Crevetten dank Sklavenarbeit, Medikamententests in Ägypten, Gold aus Kinderarbeit: Schweizer Konzerne handeln im Ausland nicht immer nach den hohen hiesigen Standards. Nun kommen Firmen wie Migros, Novartis, Roche oder der Goldhändler Valcambi aber unter Druck, bei Menschenrechten und Umweltrisiken genauer hinzuschauen.
Grund ist die Konzernverantwortungs-Initiative, welche ein Verein von 77 NGO im Herbst einreichen wird. Die Forderungen der Initiative finden in der Bevölkerung massiv Unterstützung. Laut einer aktuellen repräsentativen Demoscope-Meinungsumfrage im Auftrag der Initianten, unterstützen 89 Prozent der Befragten das Anliegen der Initiative. Sie begrüssen es, «wenn Schweizer Konzerne verpflichtet werden, die Menschenrechte und die Umwelt auch im Ausland zu respektieren».
Sogar 92 Prozent der Befragten befürworten, dass Schweizer Konzerne «verpflichtet werden zu überprüfen, ob ihre Tochterfirmen und ihre Zulieferer die Menschenrechte einhalten und Sorge zur Umwelt tragen».
Der ehemalige FDP-Ständerat Dick Marty sitzt im Initiativkomitee und ist der Meinung, multinationale Unternehmen sollten künftig eine wichtige Rolle zur Durchsetzung der Menschenrechte spielen. «In der Schweizer Bevölkerung ist ein grosses Bewusstsein vorhanden, dass in der Wirtschaft bezüglich der Menschenrechte ein Problem besteht.» Dies zeige das deutliche Umfrageresultat, so Marty.
Die Initiative sei wirtschaftsfreundlich, denn bei Menschenrechtsverletzungen drohten grosse Imageschäden. Zudem sei der Vorschlag unbürokratisch. Er verlangt eine Sorgfaltspflicht und das Recht der Opfer, auch in der Schweiz Schäden einzuklagen.
Die Schweiz hat eine besondere Verantwortung
«Es geht doch nicht an, dass Verwaltungsräte in der Schweiz viel verdienen, aber nicht für ihre Entscheide in ganz armen Ländern haften», sagt Marty. Die Schweiz habe zudem die höchste Konzentration von multinationalen Unternehmen und darum eine besondere Verantwortung.
Marty glaubt, die Initiative sei auch ein effektives Mittel zur Bekämpfung der Ursachen von Migration: «Wer in armen Ländern zunehmend gerecht behandelt wird, verlässt sein Land auch nicht Richtung Europa.»

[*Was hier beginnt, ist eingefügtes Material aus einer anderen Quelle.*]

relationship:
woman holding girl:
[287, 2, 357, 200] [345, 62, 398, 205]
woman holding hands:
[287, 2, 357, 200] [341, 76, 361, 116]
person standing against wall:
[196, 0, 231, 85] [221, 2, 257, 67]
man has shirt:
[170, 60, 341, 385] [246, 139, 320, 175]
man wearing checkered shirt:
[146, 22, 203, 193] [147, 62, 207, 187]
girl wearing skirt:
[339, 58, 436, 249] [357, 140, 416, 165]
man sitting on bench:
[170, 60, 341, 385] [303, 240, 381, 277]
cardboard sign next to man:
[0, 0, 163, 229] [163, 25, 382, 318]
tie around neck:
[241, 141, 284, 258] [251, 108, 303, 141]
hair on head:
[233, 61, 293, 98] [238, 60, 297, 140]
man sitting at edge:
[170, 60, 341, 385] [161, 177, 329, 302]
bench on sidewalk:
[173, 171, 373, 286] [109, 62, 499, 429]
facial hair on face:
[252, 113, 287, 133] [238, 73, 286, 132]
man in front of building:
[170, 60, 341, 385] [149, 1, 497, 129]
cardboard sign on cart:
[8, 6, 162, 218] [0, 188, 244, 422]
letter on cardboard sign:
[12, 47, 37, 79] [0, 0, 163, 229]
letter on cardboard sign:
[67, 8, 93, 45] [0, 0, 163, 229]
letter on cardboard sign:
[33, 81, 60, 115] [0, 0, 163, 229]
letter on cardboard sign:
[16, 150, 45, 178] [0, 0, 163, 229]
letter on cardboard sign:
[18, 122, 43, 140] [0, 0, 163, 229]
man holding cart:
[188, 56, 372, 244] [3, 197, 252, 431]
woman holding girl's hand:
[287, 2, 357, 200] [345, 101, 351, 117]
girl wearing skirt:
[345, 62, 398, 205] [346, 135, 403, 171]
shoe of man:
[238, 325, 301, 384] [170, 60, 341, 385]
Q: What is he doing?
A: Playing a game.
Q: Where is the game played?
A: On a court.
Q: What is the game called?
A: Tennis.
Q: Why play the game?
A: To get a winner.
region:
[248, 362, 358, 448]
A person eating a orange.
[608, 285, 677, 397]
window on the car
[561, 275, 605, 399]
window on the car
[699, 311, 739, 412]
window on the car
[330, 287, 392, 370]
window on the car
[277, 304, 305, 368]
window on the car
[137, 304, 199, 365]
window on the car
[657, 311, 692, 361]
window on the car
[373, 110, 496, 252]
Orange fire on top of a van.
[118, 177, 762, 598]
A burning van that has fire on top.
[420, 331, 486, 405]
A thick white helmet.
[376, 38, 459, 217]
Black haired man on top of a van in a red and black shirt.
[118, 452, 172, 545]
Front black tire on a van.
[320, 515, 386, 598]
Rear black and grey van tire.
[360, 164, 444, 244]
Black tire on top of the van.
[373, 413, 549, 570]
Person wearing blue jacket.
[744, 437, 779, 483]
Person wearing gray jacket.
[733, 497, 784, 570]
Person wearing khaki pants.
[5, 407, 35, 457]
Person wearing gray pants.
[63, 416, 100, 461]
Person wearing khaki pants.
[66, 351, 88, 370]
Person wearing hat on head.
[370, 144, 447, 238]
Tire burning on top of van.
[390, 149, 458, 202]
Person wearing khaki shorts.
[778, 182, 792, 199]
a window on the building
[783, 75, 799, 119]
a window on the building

«Eine ganz gefährliche Initiative»
Der Wirtschaftsverband Economiesuisse hingegen bekämpft die Initiative vehement. «Eine ganz gefährliche Initiative», sagt Präsident Heinz Karrer. Die in der Schweiz domizilierten internationalen Unternehmen hielten die Menschenrechte sehr wohl ein. Das zeigten die zahlreichen Programme, die diese Konzerne selbst implementiert hätten.
Doch die Konzernverantwortungs-Initiative gehe noch viel weiter. Unternehmen sogar für das Verhalten von Zulieferern aus anderen Staaten in die Pflicht zu nehmen, ist laut Karrer eine weltweit einzigartige Regulierung. «Und es ist schlicht nicht durchsetzbar.»
Noch sind die Meinungen aber nicht bei allen Unternehmen gemacht. Die Migros, welche bei der Crevetten-Produktion besser hinschauen will, hat laut einem Sprecher zur Konzernverantwortungs-Initiative noch keine Position.